Step 3: Create joint KPIs.
Once you’ve formalized key metrics on lead scoring, lead generation and service level agreements, it’s time to create KPIs.
Key Performance Indicators are clear, concrete benchmarks designed to help you measure your progress towards an objective. A KPI for sales and marketing alignment could include a percentage increase of lead generation within a certain timeframe, or an uptick in deals closed.
You can also create overarching OKRs (objectives and key results) which will help both your sales and marketing teams align their work to a common goal.
Step 4: Replace the sales funnel with a revenue cycle.
The traditional sales funnel modeled a process whereby a large audience was sorted down to leads, then prospects, and finally clients. Today, this simplistic strategy keeps marketing in one silo and sales in another, in a market where they need each other to deliver the personalized attention that prospects expect.
Step 5: Structure your team.
Next to establish a clear remit for your sales and marketing teams. Confused or blurred responsibilities can lead to conflict between different functions. A major part of marketing and sales alignment is to carve out clear, separate roles.
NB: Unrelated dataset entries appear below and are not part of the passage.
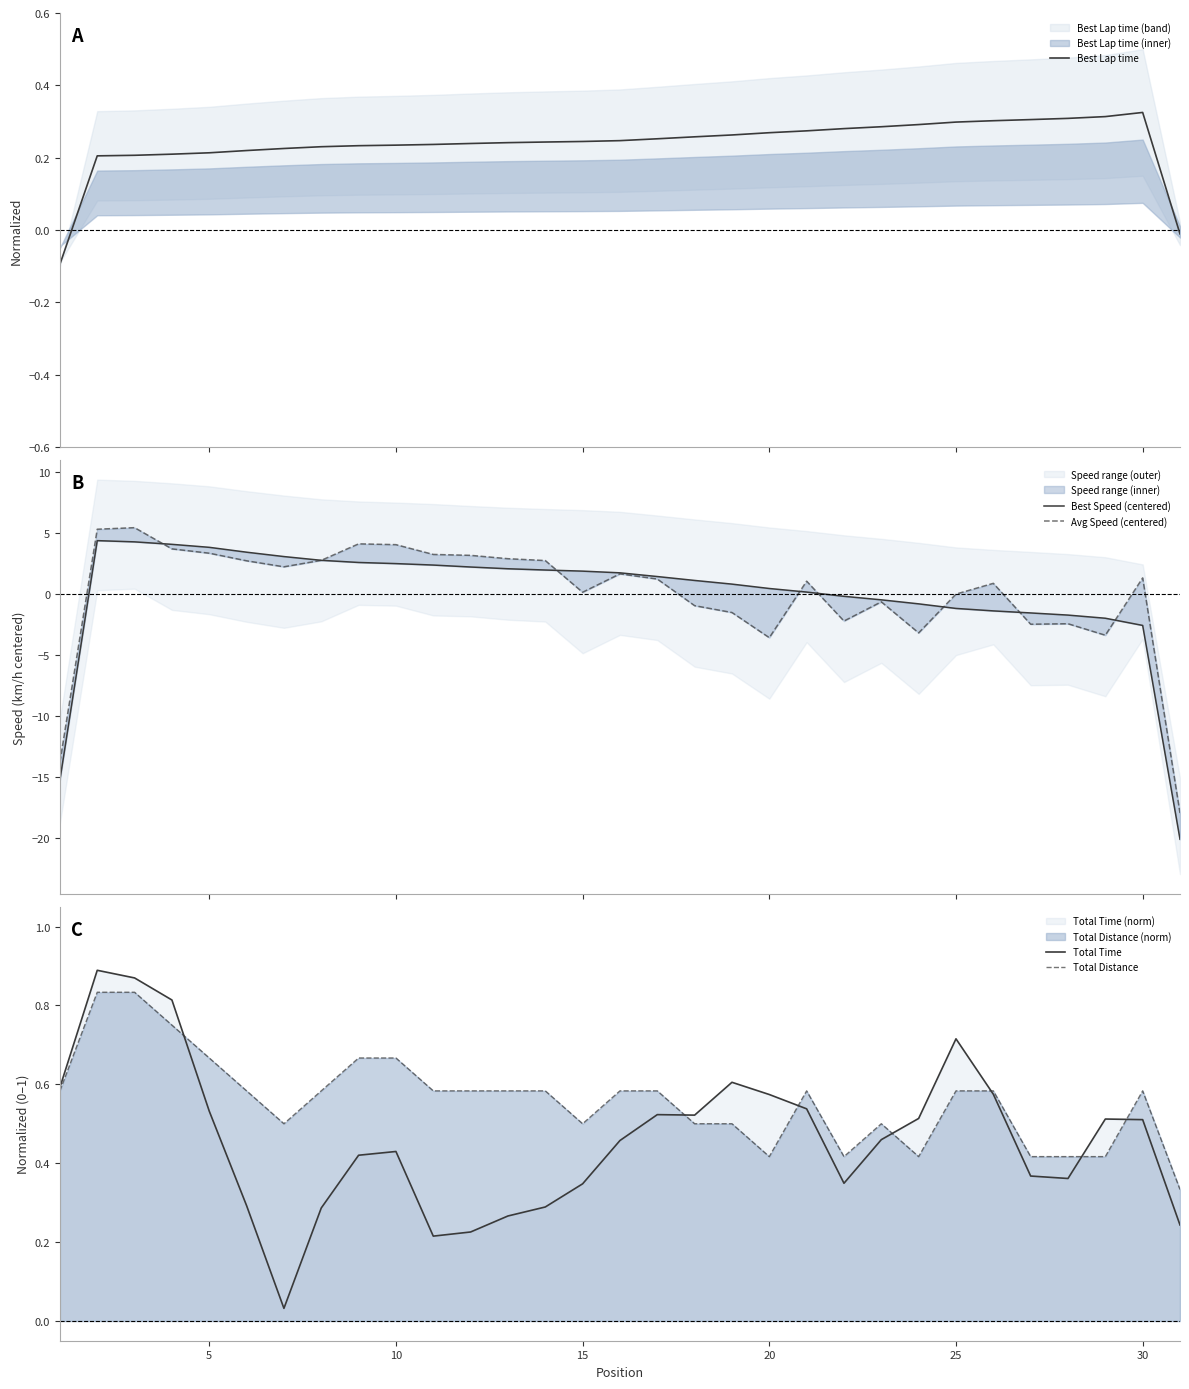

How many values in the Best Lap time series are below 0?

2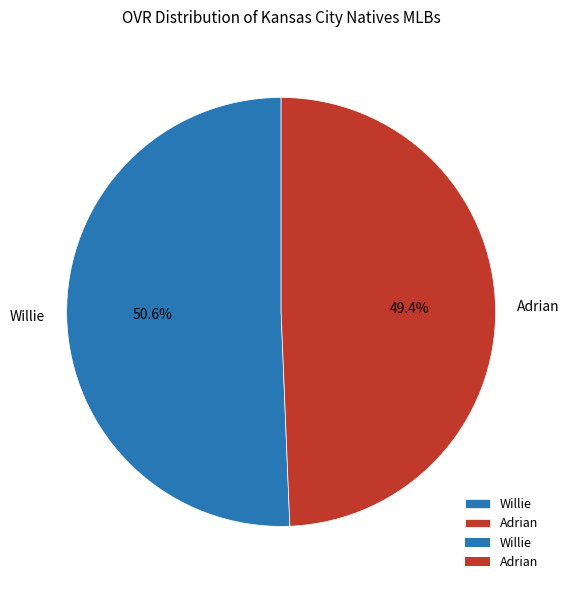

Is there a majority slice in this chart?

Yes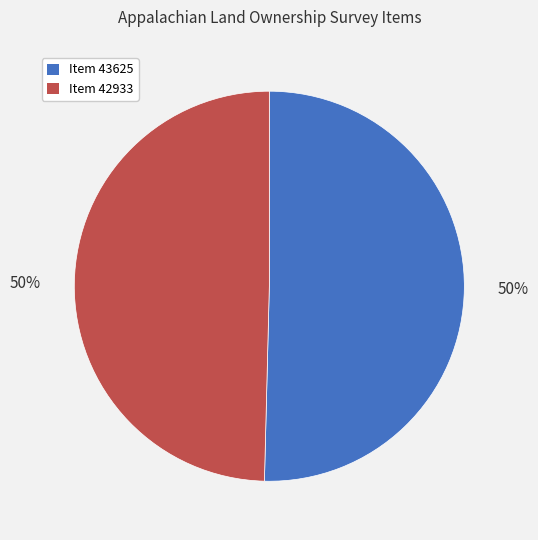

To the nearest percent, what is the average slice percentage?

50%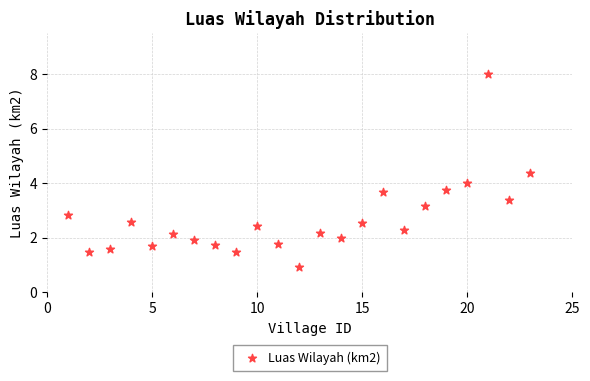

What is the range of X values (max minus min)?

22.0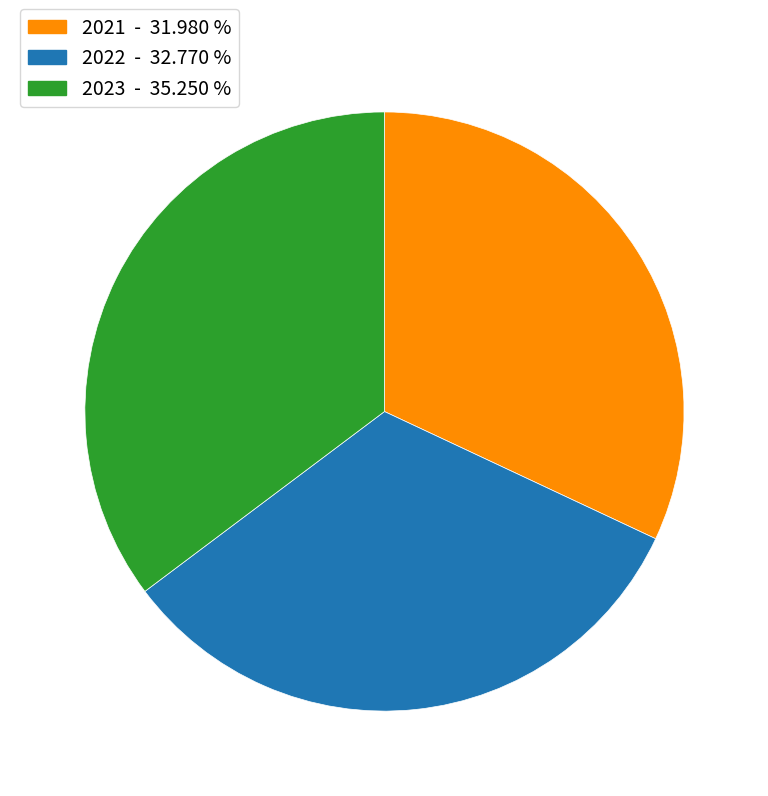

Rank the categories by value from lowest to highest.

2021, 2022, 2023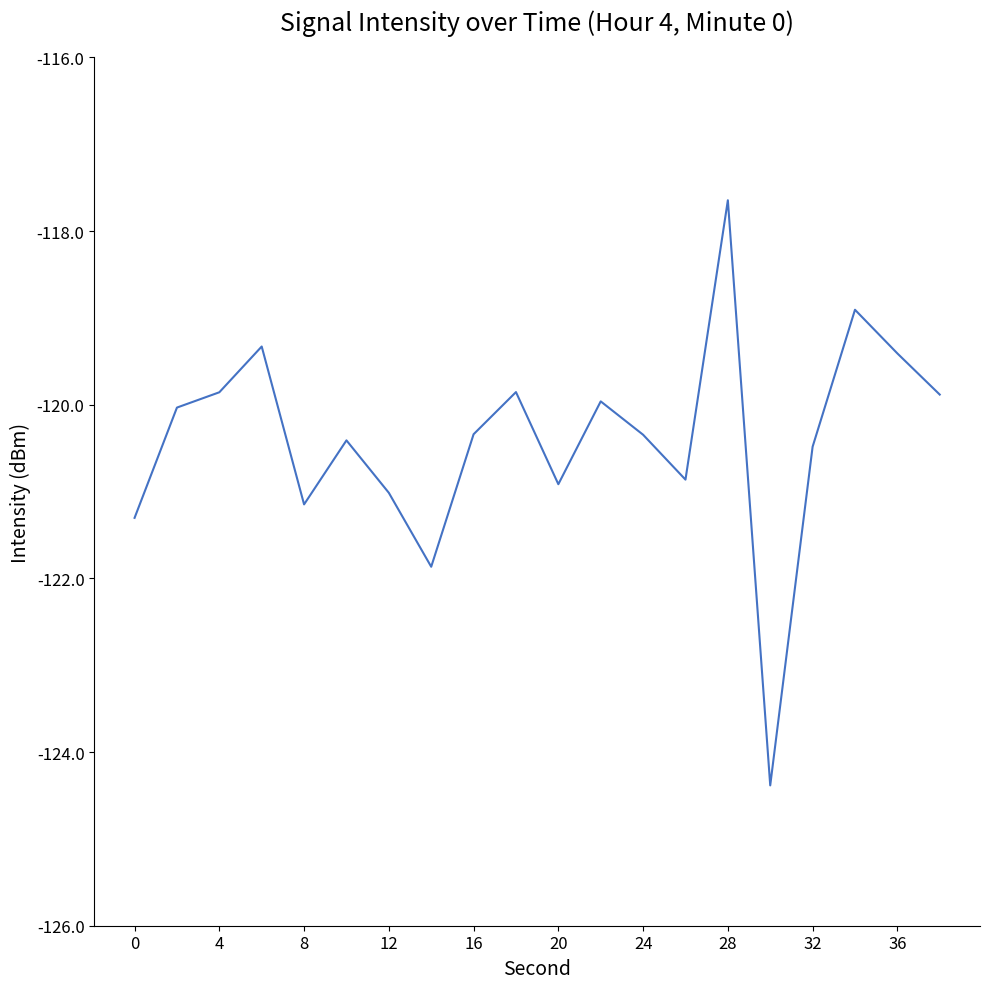

What is the difference between the maximum and minimum values?

6.7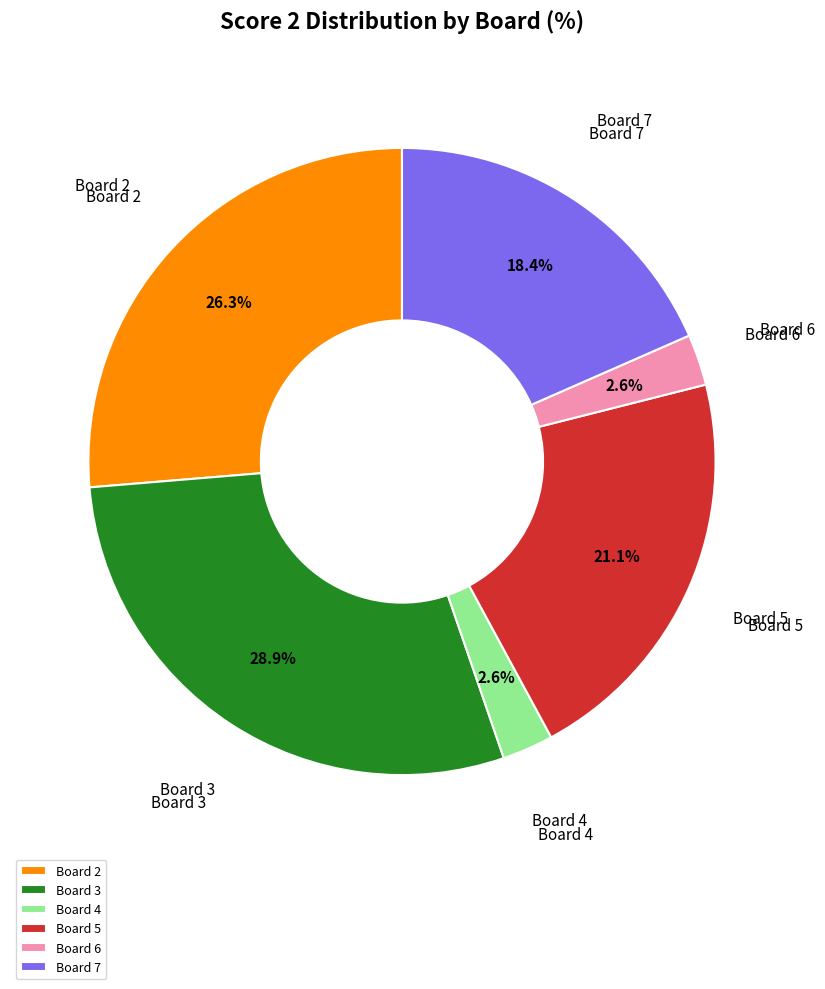

What percentage is the Board 4 slice, to the nearest percent?

3%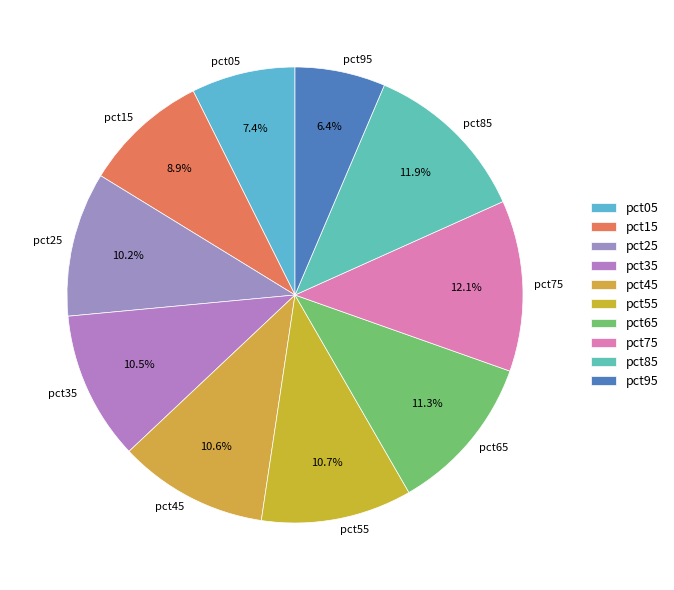

To the nearest percent, what is the combined percentage of pct55 and pct25?

21%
- Marketing. Demand generation leads, product marketers and content marketers are all roles that belong within the marketing function. These roles are focused at the top end of the funnel, focusing on building awareness.
- Sales. Sales teams look at the bottom end of the funnel to convert leads into customers. Some examples might include inbound or outbound sales executives.
Account executives and sales development representatives (SDRs) are on a third team, separate from marketing and sales, and they have one exclusive focus. This is to review, contact, and qualify marketing-generated leads and deliver them to sales account execs.
These roles are often key to holding sales and marketing functions together, focusing on the key business needs, rather than the granular or departmental tasks.
Step 6: Combine your workflows, strategies and communication.
After allocating different roles and responsibilities, it’s time to combine your day-to-day activities. Whether you’re creating collaborative project teams or creating a joint Slack group, it’s important to be on the same page. Even if you’re not working directly with each other on a given task, you’ll need to understand how each marketing activity feeds into sales objectives, and vice versa.
Step 7: Unite your external messaging.
With siloed marketing and sales teams, different terminology can develop. A customer-facing marketing term for a product, isn’t always favored by the sales team. Make sure that any differences in terminology are ironed out, as this helps provide a consistent marketing approach for your customers.
Step 8: Move forward in unison.
When marketing and sales can move beyond their differences and align to work in tandem, they have the ability to increase the revenue cycle, while cutting costs at the same time.
Frequently asked questions about sales and marketing alignment.
What is the definition of marketing and sales alignment?
To align sales and marketing is to create shared goals, strategy and communication between sales and marketing teams. This could include merging the two teams into one department, or integrating workflows and objectives.
Why is it important to align sales and marketing?
Aligning your sales and marketing can create a more effective internal operation, eliminating crossover and friction between sales and marketing teams. It also provides a more consistent customer experience at all stages of the sales funnel.
How do you coordinate sales and marketing?
There are many ways to coordinate sales and marketing. Even small touches like regular meet-ups, unified internal comms channels and team email aliases can help. But for longer-term success, it’s important to created shared goals and KPIs, as well as coordinated reporting and campaigns.